The dreams have been worse since we came to Thunder Bay. The timing couldn’t be worse. I’m exhausted when I shouldn’t be exhausted—when I can least afford to be exhausted.
I can’t remember whether my dad had the dreams or not, but even if he did he wouldn’t have told me. Gideon’s never mentioned anything either, and I haven’t brought it up, because what if it’s just me? It would mean that I’m weaker than my ancestors. That I’m not as strong as everyone expects me to be.
It’s always the same dream. A figure bending over my face. I’m scared, but I also know that the figure is linked to me. I don’t like it. I think it’s my father.
But not really my father. My father has moved on. Mom and Gideon made sure of that; they hung around the house where he was murdered down in Baton Rouge for nights on end, casting runes and burning candles. But he was gone. I couldn’t tell whether my mom was happy or disappointed.
I watch her now as she hurriedly snips and grinds different herbs, measuring them out, pouring them from the bowl of her mortar and pestle. Her hands are fast and clean. She’s had to wait until the last minute because the Five Finger Grass was hard to find and she had to go through an unfamiliar supplier.
“What’s this stuff for, anyway?” I ask, picking up a piece of it. It’s dehydrated and greenish brown. It looks like a piece of hay.
“It’ll protect from the damage of any five fingers,” she says distractedly, then looks up. “Anna does have five fingers, doesn’t she?”
“On each hand,” I say lightly, and set the grass back down.
“I cleaned the athame again,” she says as she adds shakes of slivered colic root, which she tells me is useful to keep enemies at bay. “You’ll need it. From what I read of this spell, it’ll take a lot out of her. You’ll be able to finish your job. Do what you came to do.”
I notice she’s not smiling. Even though I haven’t been around much, my mom knows me. She knows when something’s off, and she usually has a pretty good idea of what it is. She says it’s a mom thing.
“What’s wrong about this, Cassio?” she asks. “What’s different?”
“Nothing. Nothing should be different. She’s more dangerous than any ghost I’ve seen. Maybe even more than any Dad saw. She’s killed more; she’s stronger.” I look down at the pile of Five Finger Grass. “But she’s more alive, too. She’s not confused. She’s not some shifting, half-existent thing who kills out of fear or rage. Something did this to her, and she knows.”
“How much does she know?”
“I think she knows everything, only she’s scared to tell me.”

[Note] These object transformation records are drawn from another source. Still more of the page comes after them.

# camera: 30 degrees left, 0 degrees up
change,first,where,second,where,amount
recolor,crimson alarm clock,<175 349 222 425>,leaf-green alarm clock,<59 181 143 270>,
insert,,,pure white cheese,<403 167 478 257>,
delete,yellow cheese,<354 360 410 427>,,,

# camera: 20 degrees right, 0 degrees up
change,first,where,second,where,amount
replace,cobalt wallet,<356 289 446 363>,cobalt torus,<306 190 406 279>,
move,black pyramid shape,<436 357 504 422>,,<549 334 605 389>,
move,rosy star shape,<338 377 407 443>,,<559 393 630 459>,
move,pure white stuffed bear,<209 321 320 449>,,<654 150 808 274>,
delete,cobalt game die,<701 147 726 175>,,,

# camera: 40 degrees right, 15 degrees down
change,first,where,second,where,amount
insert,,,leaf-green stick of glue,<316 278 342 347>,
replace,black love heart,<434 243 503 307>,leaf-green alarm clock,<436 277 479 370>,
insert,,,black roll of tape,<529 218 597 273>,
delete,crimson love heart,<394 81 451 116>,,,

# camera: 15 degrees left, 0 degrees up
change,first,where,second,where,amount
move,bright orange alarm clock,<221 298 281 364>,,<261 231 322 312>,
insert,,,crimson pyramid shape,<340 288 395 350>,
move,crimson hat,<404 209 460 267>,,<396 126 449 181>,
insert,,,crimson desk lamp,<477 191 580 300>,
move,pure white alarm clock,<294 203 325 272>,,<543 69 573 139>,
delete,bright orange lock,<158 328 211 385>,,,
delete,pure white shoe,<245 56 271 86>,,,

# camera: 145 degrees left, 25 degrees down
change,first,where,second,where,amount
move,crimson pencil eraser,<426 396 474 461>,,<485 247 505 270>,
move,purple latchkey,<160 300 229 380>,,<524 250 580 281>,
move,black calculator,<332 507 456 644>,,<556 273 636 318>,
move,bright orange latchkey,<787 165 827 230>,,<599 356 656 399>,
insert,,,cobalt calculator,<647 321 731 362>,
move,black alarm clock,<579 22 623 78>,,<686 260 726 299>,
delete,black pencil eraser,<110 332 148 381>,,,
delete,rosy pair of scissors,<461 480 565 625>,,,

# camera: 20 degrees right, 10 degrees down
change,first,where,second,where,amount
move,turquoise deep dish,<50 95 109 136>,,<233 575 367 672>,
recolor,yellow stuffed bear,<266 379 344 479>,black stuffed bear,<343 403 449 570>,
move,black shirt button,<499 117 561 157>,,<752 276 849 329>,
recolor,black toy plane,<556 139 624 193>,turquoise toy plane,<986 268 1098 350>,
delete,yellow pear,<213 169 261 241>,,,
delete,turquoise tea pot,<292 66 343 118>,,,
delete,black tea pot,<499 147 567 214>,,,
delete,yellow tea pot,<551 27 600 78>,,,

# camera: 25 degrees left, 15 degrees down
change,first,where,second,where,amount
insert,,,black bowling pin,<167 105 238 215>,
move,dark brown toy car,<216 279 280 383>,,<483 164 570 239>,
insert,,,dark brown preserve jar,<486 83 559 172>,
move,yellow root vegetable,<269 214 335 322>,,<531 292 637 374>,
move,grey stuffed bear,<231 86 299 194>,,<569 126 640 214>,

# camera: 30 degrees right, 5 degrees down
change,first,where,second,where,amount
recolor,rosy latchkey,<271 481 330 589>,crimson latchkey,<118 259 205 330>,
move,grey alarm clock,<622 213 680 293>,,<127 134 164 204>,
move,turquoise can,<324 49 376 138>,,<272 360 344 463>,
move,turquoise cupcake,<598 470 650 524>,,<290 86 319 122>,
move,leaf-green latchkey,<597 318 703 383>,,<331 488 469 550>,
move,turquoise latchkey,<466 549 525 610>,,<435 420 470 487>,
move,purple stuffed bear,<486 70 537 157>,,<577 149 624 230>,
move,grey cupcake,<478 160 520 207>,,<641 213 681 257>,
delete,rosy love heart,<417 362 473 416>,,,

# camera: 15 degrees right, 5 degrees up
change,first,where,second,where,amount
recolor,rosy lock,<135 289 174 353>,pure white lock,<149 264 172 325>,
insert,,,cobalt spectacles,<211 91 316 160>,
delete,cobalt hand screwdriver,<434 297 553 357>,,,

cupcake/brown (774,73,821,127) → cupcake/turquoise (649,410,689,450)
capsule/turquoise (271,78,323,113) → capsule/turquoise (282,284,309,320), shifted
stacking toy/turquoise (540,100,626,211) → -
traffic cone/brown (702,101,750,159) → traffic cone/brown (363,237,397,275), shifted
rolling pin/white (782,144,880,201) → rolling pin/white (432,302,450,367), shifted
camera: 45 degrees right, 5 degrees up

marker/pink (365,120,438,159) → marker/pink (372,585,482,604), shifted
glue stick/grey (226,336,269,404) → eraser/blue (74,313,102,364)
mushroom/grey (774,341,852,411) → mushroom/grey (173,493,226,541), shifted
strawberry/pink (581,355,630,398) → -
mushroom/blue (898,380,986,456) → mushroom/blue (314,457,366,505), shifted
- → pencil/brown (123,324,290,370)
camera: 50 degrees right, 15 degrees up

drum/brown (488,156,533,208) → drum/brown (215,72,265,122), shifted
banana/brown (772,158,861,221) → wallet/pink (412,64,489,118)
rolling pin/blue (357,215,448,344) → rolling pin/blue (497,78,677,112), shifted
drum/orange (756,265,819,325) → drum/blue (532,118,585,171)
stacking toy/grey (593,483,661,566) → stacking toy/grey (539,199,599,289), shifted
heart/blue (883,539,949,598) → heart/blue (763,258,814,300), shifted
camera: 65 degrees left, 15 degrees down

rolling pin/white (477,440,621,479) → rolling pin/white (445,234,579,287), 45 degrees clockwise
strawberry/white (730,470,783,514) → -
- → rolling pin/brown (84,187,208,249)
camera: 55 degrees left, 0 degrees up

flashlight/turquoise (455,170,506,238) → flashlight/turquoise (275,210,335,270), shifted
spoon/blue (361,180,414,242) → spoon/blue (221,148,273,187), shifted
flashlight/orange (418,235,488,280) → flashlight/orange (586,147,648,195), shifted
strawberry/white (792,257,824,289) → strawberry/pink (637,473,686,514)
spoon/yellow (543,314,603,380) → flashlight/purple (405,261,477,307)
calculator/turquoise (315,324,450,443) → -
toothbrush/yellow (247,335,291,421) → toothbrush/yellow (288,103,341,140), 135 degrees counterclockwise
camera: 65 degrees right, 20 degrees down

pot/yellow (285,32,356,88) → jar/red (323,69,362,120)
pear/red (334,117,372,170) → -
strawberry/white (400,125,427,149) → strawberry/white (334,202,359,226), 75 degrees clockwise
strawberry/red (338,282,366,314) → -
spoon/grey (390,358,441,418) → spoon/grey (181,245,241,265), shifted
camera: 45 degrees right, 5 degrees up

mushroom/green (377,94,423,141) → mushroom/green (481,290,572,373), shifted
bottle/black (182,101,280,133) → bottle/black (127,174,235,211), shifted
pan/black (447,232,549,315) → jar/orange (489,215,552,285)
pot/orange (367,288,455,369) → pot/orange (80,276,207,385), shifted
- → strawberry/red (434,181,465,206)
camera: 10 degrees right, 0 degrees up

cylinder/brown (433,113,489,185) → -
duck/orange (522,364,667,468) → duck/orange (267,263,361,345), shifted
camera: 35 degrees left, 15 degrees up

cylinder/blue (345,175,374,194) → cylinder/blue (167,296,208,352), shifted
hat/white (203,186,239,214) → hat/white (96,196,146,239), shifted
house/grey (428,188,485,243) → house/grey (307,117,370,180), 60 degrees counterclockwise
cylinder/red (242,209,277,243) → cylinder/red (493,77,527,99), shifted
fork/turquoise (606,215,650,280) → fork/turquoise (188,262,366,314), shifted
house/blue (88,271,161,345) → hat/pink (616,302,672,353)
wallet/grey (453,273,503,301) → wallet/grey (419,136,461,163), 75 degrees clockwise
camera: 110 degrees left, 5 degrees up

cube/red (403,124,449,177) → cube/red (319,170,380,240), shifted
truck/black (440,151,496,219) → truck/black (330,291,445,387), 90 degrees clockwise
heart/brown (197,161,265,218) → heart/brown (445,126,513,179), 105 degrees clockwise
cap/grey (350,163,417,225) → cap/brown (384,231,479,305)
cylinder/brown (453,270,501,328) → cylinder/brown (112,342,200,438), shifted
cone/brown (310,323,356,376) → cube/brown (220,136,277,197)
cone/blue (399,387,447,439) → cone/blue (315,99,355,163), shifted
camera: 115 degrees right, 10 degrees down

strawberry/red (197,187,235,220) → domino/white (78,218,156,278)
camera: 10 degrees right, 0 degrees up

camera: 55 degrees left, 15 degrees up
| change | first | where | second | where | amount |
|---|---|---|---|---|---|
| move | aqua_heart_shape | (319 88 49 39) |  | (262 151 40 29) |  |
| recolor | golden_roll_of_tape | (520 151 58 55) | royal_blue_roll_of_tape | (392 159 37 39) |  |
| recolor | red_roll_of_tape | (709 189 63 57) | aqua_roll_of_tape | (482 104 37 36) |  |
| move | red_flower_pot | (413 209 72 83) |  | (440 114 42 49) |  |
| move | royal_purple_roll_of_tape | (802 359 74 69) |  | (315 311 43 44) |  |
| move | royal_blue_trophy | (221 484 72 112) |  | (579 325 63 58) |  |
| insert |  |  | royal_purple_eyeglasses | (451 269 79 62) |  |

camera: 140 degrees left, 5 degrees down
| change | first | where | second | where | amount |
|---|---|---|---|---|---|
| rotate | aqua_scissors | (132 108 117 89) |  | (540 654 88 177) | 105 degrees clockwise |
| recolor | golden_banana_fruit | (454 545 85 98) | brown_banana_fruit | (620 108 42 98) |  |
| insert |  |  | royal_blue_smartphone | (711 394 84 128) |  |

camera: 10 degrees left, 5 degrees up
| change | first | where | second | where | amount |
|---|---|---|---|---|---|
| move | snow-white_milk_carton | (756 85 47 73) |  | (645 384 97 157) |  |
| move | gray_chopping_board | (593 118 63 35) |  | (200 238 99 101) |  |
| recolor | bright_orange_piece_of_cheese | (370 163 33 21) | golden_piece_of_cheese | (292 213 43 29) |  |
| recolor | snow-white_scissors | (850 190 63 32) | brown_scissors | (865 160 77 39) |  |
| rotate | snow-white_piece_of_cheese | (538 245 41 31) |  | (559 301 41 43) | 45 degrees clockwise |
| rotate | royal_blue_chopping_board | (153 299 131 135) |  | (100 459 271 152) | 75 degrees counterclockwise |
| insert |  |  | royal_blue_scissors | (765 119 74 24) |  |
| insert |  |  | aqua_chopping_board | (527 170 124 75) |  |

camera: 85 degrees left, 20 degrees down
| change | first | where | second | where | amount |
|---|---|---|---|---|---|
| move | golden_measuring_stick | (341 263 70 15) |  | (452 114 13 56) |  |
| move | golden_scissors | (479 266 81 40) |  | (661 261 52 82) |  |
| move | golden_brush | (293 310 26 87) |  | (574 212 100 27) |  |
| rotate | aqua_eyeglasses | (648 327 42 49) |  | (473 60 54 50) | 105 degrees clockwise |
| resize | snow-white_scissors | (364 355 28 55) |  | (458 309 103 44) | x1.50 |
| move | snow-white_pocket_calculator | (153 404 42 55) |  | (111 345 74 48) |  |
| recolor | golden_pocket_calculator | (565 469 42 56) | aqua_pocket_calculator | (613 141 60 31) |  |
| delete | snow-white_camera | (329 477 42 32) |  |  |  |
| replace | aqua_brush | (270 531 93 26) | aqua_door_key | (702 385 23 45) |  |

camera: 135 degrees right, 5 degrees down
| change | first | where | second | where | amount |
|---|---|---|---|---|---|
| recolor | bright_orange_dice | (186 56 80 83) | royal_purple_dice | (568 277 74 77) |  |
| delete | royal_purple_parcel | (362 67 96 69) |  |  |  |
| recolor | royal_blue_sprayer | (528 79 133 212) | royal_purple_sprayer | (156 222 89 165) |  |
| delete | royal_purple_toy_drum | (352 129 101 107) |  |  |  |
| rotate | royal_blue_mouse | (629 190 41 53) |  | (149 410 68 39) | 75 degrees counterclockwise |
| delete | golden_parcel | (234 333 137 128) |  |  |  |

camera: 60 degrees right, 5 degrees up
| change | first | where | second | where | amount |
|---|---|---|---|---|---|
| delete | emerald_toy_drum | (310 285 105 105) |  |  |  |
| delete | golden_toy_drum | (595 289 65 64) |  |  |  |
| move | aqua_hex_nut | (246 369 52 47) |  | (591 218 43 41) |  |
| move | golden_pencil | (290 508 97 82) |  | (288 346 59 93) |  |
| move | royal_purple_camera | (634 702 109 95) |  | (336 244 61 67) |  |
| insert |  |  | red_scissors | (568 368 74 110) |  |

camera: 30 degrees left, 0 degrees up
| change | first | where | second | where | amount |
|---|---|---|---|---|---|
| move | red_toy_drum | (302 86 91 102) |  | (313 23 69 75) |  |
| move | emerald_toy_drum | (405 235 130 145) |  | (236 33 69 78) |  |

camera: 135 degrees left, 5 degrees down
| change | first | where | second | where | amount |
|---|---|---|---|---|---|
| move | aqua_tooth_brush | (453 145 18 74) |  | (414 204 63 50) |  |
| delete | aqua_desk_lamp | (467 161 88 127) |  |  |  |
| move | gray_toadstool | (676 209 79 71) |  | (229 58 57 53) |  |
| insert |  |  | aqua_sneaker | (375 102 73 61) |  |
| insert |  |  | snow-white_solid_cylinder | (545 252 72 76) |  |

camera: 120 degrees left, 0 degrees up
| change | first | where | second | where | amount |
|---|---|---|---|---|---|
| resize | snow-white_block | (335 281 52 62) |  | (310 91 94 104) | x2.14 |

My mom pushes some hair out of her eyes. “After tonight, you’ll know for sure.”
I shove myself off of the counter. “I think I already do,” I say angrily. “I think I know who killed her.” I haven’t been able to stop thinking about it. I keep thinking about the man who terrorized her, this young girl, and I want to pound his face in. In a robotic voice, I tell my mother what Anna told me. When I look at her, she’s wearing big soft cow’s eyes.
“It’s terrible,” she says.
“But you can’t rewrite history.”
I wish that I could. I wish this knife was good for something besides death, that I could cut through time and walk into that house, into that kitchen where he trapped her, and get her out of there. I would make sure she had the future she should have had.
“She doesn’t want to kill people, Cas.”
“I know. So how can I—”
“You can because you have to,” she says simply. “You can because she needs you to.”
I look at my knife, resting in its jar of salt. Something that smells like black jellybeans permeates the air. My mom is chopping another herb.
“What’s it for?”
She smiles a little bit. “Smells pretty.”
I breathe deep. In less than an hour everything will be ready, and Thomas will pick me up. I’ll take the small velvet bags secured with long strings and the four white pillar candles infused with essential oil, and he’ll have the scrying bowl and his bag of stones. And we’ll go to try to kill Anna Korlov.
The house is waiting. Everyone standing around me in the driveway is scared to death of what’s inside, but I’m more creeped out by the house itself. I know it’s dumb, but I can’t help but feel like it’s watching, and maybe smiling, grinning at our childish attempts to stop it, laughing off its foundation as we shake chicken feet in its direction.